A Crown Heights doctor is stuck in his native Sudan thanks to President Trump’s travel ban, and can’t return to the U.S. to continue doing God’s work: saving Brookynites’ lives.
“My colleagues are going to be affected. My hospital is going to be affected. And for sure, my patients are going to be affected,” said the stranded Dr. Kamal Fadlalla, a second-year resident in internal medicine at Interfaith Medical Center, via a statement.
Fadlalla was away visiting his family when Trump banned citizens of Sudan and six other majority-Muslim countries from entering the States last week. He rushed to the airport on Saturday after getting wind of the news — only to be turned away from his flight back to New York.
The medic has a newly-issued work visa and has been living in Brooklyn for nearly two years, according to Interfaith honcho LaRay Brown.

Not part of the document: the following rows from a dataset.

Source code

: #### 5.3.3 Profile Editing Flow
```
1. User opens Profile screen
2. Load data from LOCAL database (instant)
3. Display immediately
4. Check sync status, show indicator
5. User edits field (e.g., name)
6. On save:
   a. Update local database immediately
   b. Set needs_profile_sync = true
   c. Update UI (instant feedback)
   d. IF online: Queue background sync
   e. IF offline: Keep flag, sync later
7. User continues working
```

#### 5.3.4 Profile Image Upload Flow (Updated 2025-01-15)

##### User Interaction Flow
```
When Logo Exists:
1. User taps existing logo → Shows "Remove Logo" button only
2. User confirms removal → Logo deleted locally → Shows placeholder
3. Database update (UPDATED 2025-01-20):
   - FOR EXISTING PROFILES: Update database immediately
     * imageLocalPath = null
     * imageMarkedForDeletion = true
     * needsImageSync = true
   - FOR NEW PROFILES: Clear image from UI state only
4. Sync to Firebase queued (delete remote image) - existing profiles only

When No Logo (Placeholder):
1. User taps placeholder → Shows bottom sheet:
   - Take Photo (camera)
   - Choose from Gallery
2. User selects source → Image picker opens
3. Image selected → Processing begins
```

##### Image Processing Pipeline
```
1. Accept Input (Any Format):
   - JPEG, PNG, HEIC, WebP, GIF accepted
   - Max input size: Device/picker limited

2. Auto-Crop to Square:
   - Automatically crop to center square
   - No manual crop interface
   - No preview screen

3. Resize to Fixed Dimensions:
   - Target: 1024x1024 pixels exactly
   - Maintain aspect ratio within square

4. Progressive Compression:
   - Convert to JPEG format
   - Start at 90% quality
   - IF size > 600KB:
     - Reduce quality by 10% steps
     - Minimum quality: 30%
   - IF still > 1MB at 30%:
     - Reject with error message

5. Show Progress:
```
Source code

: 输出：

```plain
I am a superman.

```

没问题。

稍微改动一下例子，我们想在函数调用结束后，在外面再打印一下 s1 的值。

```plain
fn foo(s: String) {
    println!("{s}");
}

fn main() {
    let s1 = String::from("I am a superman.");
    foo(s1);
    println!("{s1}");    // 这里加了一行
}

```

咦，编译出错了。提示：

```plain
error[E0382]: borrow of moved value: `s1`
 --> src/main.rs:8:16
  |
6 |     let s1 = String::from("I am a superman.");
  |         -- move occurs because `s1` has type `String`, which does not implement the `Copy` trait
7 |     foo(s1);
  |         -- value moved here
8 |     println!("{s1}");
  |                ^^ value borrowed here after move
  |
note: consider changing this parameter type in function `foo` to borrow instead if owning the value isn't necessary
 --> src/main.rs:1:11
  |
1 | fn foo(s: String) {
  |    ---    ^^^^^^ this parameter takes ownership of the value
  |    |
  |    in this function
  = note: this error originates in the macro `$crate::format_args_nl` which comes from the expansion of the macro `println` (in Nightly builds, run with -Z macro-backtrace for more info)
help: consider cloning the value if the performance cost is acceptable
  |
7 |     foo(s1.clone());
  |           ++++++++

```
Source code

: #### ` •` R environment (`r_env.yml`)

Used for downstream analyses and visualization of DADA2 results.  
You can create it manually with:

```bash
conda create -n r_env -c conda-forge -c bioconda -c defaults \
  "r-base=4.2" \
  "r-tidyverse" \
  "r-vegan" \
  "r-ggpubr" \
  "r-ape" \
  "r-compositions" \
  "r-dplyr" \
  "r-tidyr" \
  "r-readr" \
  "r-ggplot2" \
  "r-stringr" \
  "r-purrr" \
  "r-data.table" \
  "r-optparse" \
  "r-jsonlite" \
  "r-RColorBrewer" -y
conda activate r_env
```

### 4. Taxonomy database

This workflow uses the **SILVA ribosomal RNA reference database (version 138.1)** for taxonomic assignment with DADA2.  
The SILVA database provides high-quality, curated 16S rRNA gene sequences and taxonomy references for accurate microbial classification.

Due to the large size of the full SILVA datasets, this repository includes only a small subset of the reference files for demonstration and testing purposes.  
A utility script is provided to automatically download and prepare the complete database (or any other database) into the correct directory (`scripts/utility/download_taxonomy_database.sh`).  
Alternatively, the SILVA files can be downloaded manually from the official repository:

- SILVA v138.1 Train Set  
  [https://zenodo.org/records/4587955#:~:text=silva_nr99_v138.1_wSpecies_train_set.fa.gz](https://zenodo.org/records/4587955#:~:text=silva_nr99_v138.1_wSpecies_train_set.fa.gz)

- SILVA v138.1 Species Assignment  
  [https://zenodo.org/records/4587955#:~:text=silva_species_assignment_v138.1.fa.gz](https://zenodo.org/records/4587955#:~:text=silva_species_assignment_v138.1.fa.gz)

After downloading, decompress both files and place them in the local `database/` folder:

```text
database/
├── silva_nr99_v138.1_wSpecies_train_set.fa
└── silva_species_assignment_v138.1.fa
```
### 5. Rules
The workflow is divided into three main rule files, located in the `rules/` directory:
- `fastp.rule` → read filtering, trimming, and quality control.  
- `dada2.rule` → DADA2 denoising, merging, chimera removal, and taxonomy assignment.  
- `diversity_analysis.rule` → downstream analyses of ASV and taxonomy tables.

Fadlalla is one of four Sudanese residents at the diverse institution and Brown says she’s worried the uncertainty about what will happen now — and next — will set the whole hospital on edge, Brown said.
“One area of concern as an institution is the level of anxiety that this executive order and what might follow is creating for all of our staff,” she said. “We are a hospital of folks from all over the country and all over the world.”
A Brooklyn federal judge temporarily barred the government from deporting valid visa holders already in transit to America when Trump signed his executive order, but the order is no help to people stranded overseas.